- _Exercise task 1_: Decide whether each statement agrees with the passage on higher selves. Answer yes or no for each, and quote the deciding words from the passage. (a) Governments have put considerable time and money into researching the abilities that higher selves supposedly enhance. (b) Time is described as linear in realms above the third dimension. (c) The reader is asked to think of a number between one and a hundred.

Channelling these higher selves is far from the only way to contact them, if these individuals are to be believed- in fact, their influence over our actions and thoughts may be far subtler than we realise.
The subconscious mind, like the heart, is active not only while we sleep, but also while we wake; our very thoughts and actions may very well be guided without our knowledge. Think of a number between one and a thousand. Got it? Common ‘higher self’ theory states that the number you just instinctively and impulsively selected may very well have been the decision of one of your higher selves. The same can be said for impulsive (gut) feelings and instinctive ‘hunches’- since time is non-linear in realms above the third dimension, it is quite possible that precognition could be one of the many faculties enabled by the existence of these beings.
How many times have you been playing a video game when a specific button input was needed and your thumb was already hovering over the button before the command appeared? How many times have you ignored the niggling little voice in your head only to have a perfectly avoidable evil occur? Why do we put any less faith in our intuition than in our senses? It makes no sense.
From a purely anthropological point of view, we have spent just as much time evolving our ability to ‘sense’ events through intuition as we have learning to see, think and hear, so why do we distrust these “little voices” that guide us? A lot of the reason behind this is cultural: The western world’s views on what can only be described as ‘extra sensory perception’, whether guided by higher selves or not, are largely based upon the Christian values propagated by the Catholic church, whose primary motivation for creating these views centuries ago was control.
You see, if we rely on ourselves, rather than externally created belief systems (including the belief in higher selves) we take power away from other people. The human race, currently, is under the control of a rigidly maintained caste system by which personal freedom and power is ultimately restricted by systems of government, religion and law- acting outside these boundaries for any reason is looked down upon, and as such self-reliance is often seen as “crazy”.
Now, with so little evidence available to validate the existence of higher selves we must concentrate on the existence of ESP as a whole; whether or not pandimensional beings exist is of little importance to the day-to-day lives of most humans, but the abilities they supposedly enhance are of importance. Of course, because of the practical applications for these abilities, the governments of the world have invested considerable time and money in researching them. The results are staggering.

- _Extracted records_:

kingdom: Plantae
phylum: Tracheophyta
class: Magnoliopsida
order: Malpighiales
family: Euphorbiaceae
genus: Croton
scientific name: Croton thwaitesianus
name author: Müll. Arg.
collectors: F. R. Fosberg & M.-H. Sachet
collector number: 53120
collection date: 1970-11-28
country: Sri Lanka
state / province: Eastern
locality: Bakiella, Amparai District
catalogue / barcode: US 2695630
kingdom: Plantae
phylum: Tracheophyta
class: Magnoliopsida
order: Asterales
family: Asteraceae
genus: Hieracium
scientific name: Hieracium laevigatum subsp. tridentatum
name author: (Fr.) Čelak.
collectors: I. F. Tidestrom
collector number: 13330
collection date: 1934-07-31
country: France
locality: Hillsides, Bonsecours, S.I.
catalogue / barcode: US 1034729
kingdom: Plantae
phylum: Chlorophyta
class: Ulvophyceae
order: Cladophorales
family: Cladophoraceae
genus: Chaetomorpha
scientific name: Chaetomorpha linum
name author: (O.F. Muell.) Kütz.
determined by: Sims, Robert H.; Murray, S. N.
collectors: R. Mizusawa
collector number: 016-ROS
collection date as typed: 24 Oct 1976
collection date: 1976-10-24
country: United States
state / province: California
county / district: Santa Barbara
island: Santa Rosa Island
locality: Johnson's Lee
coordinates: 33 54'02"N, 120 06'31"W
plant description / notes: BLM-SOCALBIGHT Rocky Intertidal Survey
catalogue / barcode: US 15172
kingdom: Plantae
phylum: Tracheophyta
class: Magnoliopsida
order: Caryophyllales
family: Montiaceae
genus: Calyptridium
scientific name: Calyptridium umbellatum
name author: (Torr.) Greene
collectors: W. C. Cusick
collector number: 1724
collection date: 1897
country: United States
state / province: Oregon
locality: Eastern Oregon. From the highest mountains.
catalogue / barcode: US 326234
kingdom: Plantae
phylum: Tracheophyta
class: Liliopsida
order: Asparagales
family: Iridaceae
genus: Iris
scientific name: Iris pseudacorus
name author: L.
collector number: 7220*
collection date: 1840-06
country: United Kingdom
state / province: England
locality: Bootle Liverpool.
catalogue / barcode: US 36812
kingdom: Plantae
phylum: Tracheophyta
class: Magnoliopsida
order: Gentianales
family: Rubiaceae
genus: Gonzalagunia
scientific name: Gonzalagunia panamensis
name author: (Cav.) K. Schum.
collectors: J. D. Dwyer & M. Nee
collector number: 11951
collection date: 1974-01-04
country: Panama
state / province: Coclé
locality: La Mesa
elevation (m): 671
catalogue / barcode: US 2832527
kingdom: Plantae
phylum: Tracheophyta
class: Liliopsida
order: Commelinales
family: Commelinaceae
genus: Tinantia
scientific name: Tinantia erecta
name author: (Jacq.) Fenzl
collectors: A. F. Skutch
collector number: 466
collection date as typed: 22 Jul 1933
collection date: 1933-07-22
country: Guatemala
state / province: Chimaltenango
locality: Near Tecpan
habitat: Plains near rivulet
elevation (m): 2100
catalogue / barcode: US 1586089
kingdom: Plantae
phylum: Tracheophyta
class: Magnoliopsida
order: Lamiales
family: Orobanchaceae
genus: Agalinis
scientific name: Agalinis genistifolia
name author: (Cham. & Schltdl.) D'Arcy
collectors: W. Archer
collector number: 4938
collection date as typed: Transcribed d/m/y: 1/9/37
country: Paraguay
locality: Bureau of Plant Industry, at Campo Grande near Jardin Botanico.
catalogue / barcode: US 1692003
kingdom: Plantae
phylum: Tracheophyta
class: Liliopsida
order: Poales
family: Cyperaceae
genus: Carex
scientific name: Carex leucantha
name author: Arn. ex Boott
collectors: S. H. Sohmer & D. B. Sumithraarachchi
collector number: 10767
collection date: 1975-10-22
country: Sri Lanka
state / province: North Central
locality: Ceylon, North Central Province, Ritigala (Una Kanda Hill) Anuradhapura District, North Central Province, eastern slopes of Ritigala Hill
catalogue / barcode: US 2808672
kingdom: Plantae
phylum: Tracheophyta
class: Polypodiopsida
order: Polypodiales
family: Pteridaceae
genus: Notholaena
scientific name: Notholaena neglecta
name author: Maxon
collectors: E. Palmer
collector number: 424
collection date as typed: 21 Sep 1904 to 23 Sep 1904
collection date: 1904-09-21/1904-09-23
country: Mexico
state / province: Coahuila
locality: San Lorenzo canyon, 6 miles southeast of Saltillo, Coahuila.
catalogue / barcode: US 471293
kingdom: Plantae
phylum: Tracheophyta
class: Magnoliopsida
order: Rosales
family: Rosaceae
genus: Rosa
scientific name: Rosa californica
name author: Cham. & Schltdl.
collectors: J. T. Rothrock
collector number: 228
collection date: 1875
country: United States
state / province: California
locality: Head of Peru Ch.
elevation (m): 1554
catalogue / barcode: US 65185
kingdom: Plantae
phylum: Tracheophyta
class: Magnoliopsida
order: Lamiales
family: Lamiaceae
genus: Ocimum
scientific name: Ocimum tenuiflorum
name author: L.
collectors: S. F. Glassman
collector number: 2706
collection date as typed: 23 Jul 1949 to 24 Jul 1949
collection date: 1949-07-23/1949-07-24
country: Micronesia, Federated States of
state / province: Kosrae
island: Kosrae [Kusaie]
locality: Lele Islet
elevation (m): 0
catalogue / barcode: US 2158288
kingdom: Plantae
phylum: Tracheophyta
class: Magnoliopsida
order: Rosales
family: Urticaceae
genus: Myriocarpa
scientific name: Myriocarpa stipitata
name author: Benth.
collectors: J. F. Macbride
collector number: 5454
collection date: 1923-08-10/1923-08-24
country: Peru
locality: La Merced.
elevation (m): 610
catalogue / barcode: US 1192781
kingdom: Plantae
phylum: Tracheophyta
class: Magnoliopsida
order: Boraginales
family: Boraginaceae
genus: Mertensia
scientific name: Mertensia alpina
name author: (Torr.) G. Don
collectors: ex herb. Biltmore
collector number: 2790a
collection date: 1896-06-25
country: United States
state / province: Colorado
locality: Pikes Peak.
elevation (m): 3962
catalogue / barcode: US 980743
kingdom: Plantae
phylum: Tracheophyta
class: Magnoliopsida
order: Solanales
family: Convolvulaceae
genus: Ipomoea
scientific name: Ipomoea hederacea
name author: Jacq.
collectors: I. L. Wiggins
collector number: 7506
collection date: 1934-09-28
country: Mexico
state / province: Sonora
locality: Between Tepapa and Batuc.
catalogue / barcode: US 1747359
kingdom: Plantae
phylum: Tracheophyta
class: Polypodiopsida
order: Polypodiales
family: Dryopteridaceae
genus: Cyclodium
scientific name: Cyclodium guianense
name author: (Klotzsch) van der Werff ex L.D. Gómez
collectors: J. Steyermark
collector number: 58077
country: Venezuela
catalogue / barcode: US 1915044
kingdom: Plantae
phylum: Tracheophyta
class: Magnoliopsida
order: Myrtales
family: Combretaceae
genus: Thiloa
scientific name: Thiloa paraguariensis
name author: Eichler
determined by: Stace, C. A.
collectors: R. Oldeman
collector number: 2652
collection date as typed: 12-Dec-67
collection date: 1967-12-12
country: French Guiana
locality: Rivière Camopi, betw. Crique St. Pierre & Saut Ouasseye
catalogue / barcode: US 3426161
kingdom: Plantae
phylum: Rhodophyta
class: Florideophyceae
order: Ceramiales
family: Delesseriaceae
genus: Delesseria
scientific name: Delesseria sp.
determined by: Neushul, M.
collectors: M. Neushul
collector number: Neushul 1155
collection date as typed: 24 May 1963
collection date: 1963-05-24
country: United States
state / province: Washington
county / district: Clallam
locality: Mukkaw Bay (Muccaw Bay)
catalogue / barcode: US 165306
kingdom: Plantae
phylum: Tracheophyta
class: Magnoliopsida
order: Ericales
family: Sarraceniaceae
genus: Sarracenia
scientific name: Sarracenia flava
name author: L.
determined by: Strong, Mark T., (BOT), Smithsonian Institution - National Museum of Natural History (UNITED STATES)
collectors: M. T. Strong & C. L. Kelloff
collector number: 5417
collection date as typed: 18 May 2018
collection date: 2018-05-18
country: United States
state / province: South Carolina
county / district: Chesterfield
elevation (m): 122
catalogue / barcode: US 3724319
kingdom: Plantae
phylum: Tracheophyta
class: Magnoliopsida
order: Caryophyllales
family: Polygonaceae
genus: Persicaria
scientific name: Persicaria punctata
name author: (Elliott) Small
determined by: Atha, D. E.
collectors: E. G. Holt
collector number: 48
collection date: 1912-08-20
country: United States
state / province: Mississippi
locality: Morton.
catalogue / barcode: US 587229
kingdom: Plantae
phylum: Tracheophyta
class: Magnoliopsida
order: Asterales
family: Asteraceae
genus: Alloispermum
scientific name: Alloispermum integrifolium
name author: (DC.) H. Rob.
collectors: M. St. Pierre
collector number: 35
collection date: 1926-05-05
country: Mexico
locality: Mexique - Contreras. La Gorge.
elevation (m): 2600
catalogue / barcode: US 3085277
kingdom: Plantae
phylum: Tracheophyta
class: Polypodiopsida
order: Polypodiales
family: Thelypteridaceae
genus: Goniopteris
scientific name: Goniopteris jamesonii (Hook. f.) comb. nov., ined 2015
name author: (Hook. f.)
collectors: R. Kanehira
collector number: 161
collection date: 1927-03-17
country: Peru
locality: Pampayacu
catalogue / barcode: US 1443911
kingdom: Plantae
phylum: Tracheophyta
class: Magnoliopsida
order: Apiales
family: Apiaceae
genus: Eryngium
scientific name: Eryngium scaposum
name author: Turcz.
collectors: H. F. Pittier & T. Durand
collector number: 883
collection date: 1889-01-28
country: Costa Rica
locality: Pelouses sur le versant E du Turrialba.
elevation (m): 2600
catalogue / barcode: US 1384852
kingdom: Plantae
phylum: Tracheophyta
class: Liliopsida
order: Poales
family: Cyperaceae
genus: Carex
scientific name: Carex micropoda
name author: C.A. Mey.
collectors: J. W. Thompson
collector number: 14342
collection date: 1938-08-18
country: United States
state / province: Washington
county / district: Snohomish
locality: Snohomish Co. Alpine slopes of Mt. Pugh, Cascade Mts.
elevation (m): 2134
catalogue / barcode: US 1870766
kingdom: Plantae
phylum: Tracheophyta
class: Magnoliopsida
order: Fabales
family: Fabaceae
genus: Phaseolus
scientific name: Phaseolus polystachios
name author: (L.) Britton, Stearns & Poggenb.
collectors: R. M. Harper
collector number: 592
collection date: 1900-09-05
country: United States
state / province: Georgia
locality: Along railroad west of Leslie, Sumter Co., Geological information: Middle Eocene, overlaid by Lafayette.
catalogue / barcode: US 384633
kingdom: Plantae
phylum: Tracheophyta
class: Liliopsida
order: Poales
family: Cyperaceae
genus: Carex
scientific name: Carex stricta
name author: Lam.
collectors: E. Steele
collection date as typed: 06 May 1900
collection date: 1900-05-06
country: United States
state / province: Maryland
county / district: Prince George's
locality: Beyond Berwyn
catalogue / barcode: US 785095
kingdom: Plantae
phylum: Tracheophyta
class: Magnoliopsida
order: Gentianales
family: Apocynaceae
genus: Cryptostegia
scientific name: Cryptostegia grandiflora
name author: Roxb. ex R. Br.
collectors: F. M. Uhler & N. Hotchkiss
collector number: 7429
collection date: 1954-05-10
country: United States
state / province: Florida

- _Exercise task 2_: Show, in full, each line of the records that contains the word "determined".

- _Response 1_:
(a) Yes: "the governments of the world have invested considerable time and money in researching them"
(b) No: "since time is non-linear in realms above the third dimension"
(c) No: "Think of a number between one and a thousand."

- _Response 2_:
determined by: Sims, Robert H.; Murray, S. N.
determined by: Stace, C. A.
determined by: Neushul, M.
determined by: Strong, Mark T., (BOT), Smithsonian Institution - National Museum of Natural History (UNITED STATES)
determined by: Atha, D. E.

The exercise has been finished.